Monday, 2 May 2016

Tempi in Mozart, and Arabella Steinbacher

My good friend Lee Cheng Hooi compiled an interesting chart showing the timings of Mozart violin concerto movements as played by Arabella Steinbacher, Frank Peter Zimmermann, and Arthur Grumiaux. Tempo is an interesting conundrum and, as is well known, stopwatch timings tell only half the story. In my view, a tempo usually feels too fast or too slow if it is chosen because:
  • “at this speed, everyone will think I am a great player”
  • “at this speed, everyone will think I feel deeply about this music”
  • “this is the speed I think (or, more arrogantly, I know) Mozart et al would have expected”.

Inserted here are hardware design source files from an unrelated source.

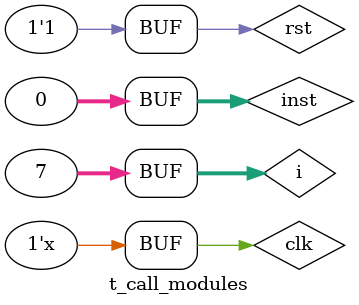
<source format=v>
`timescale 1ns / 1ps


module t_call_modules;

	// Inputs
	reg clk;
	reg rst;
	reg [31:0] inst;

	// Outputs
	wire [31:0] alu_out;
	integer i;

	// Instantiate the Unit Under Test (UUT)
	call_modules uut (
		.clk(clk), 
		.rst(rst), 
		.inst(inst), 
		.alu_out(alu_out)
	);

always begin
		#1 clk = ~clk;
	end

	initial begin
		// Initialize Inputs
	clk = 0;
	rst = 1;
	#1 rst = 0;
	#1 rst = 1;
	inst = {2'b01,1'b1,3'b010,5'b00000,5'b00001,16'h9525};
	#4 inst = {2'b01,1'b1,3'b010,5'b00001,5'b00001,16'h9635};
	for(i = 0;i < 7;i = i + 1)
	begin
		#3 inst = {2'b01,1'b0,i,5'b00010,5'b00000,5'b00001,11'd0};
	end
	#2 inst = 32'h00000000;
	end
endmodule	
	




</source>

A tempo usually seems right if it is the tempo the player feels suits the music best. Jascha Heifetz's rapid tempi usually suit me fine, since it is obviously the tempo Heifetz felt to be right at the time. Similarly, I am (usually) impressed with Arabella Steinbacher's tempi, even when, on average, she takes half a minute or more per Mozart movement compared with Zimmermann or Grumiaux. Coming back to Arabella, I find I really enjoy her performances of Mozart's 3rd, 4th and 5th violin concertos; I would characterise her playing as relaxed. She seems to be enjoying playing what she plays, and overall enjoyment is helped by the superb Pentatone recording, and the contribution of the Festival Strings Lucerne led by Daniel Dodds. An enjoyable experience. On order I have yet another CD of Mozart violin concertos, to be played this time by Kristof Barati; he'll have a job to do better than Arabella, who is a lovely violinist in all senses of the phrase.